┌─ Records for this task

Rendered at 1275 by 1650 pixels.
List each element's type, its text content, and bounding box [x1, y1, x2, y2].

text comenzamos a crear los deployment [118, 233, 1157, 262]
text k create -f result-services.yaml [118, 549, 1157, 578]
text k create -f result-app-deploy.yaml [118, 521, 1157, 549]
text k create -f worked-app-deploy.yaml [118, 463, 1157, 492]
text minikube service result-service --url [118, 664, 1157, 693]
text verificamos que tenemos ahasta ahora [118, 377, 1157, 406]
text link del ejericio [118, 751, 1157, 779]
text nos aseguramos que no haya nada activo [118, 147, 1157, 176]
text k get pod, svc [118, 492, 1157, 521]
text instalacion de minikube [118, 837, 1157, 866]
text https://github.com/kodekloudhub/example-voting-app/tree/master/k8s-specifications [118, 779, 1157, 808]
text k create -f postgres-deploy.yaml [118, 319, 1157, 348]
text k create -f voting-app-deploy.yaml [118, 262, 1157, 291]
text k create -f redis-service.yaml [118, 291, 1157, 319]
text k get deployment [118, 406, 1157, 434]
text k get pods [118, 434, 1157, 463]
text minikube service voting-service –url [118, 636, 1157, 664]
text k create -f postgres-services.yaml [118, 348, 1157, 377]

└─

Starting with the first line of the listing and going on through the line with "List each element's", copy those lines out word for word.

Rendered at 1275 by 1650 pixels.
List each element's type, its text content, and bounding box [x1, y1, x2, y2].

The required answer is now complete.